More Gun Control Bills, Ethics Complaints
Last month, the Hawaii Firearms Coalition is filing an ethics complaint after more than 700 pages of testimony went missing from the state’s Senate Public Safety Committee’s records, arguing the Senate violated their right to free speech.

“People were very upset,” Andrew Namiki Roberts, director of Hawaii Firearms Coalition, told Gunpowder Magazine. “We made a promise that their voices were going to be heard, and to be told after the fact that their testimony wouldn’t be included was a slap in the face.”

Roberts and his supporters went to the capitol to testify against four gun control bills. NRAILA.com reports on them:

SB 556 would “require notification to the Terrorist Screening Center of the FBI before a determination can be made to issue or deny a firearm permit,” “This legislation is unnecessary, as notification is already provided when utilizing the National Instant Check System (NICS), which Hawaii utilizes as part of the background check inquiry. Any determination based solely on inclusion on this list would violate a person’s right to due process.”

SB 600 would prohibit anyone under the age of 21 from registering a firearm, including military personnel who move their firearms to the island.

SB 621 would make it a misdemeanor if an individual failed to report a missing weapon within 24 hours, including in cases of robbery.

SB 1466 would establish a red flag gun confiscation law, meaning third parties could accuse someone of being unfit to possess a gun, and that person could have his or her gun(s) confiscated based on an accusation, not on a conviction.

“State legislators are supposed to hear testimony, but look around the country – many of them are acting like rulers and deciding what to do based on what they think is best, not what their constituents want,” Roberts said.

Roberts wore a body camera to confront Sen.

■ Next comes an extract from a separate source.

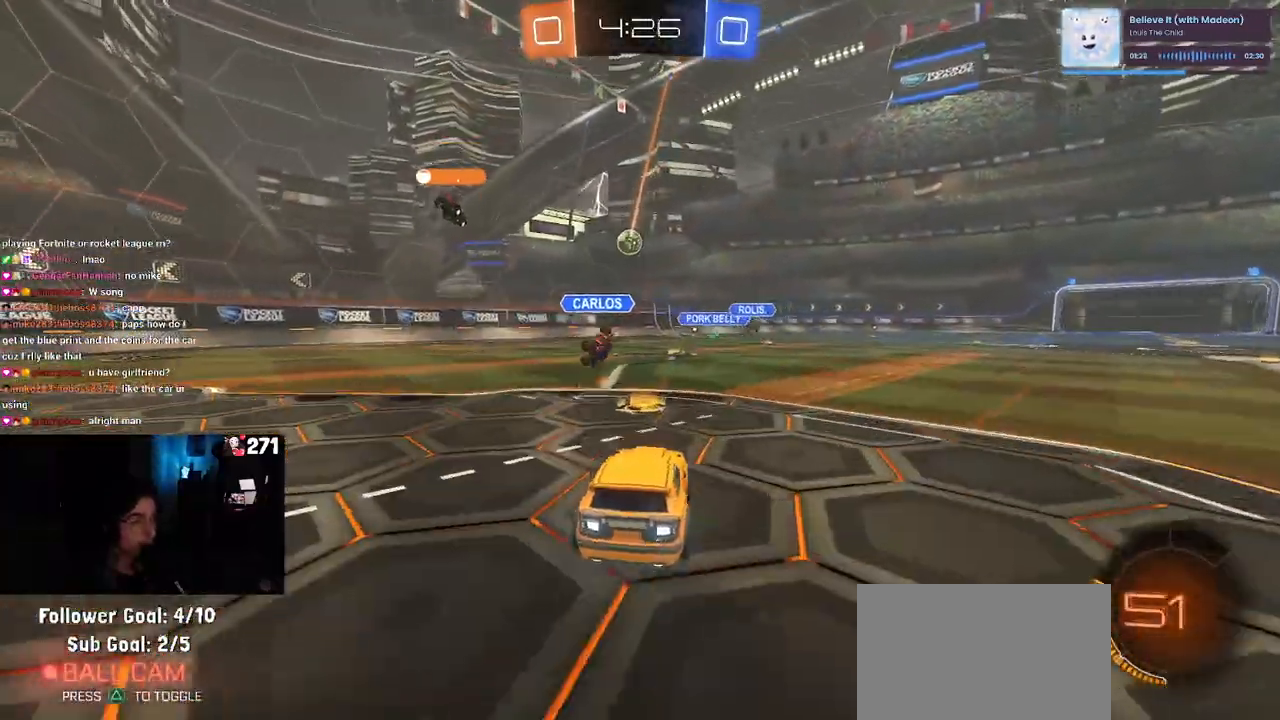
{"buttons": ["R2"], "left_stick": "center", "right_stick": "center", "events": [[133, "left_stick", "center"]]}
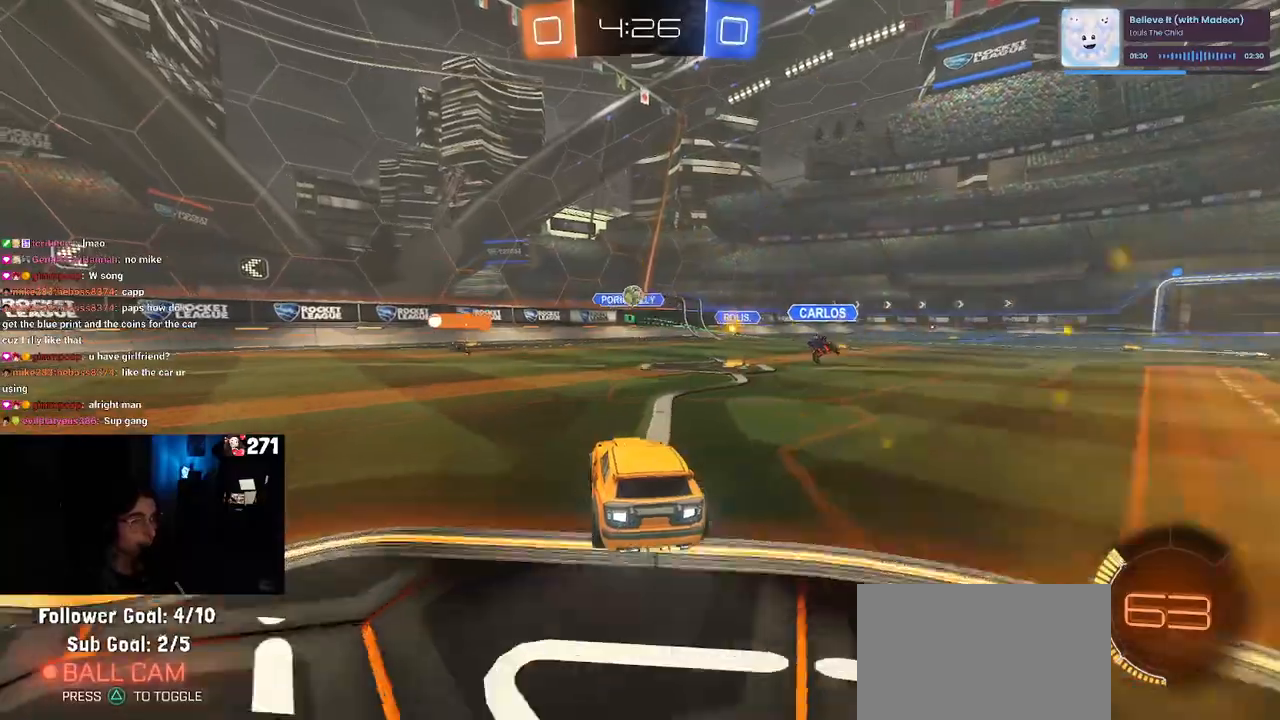
{"buttons": ["R2"], "left_stick": "down-right", "right_stick": "center", "events": [[17, "left_stick", "left"], [150, "left_stick", "center"], [200, "SQUARE", "down"], [200, "left_stick", "left"], [300, "SQUARE", "up"], [317, "left_stick", "down-right"]]}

Clarence Nishihara (D-Waipahu), chairman of the committee, about the missing testimony, and posted it on the Coalition’s website.

In the video, a clerk for Nishihara tells Roberts the committee was no longer using the direct testimony email address through which the Coalition told its members to submit their testimony. The clerk claims the information came directly from Nishihara.

Committee rules state that email is an acceptable way by which to submit testimony. The state website states, however, that the preferred method of communication is through the capitol website, so emails can be stored electronically.
According to Nishihara’s clerk, the committee email system was having problems filtering the testimony into the right folders. A lot of testimony was incorrectly moved into the “junk” folder. The committee has stopped checking that inbox because of the problems.

“This testimony is the voice of the people, and they must be given a chance to speak,” Roberts said.

Hawaii News Now reported the Senate has since added the missing testimony to the public record, though it is unclear how much testimony on other bills has been affected by this problem.

NRA-ILA reported that “the Hawaii state Senate Committee on Public Safety, Intergovernmental and Military Affairs passed three anti-gun bills out of committee,” and that S.B. 600, S.B. 621, and S.B. 1466 are headed for a vote on the Senate Floor.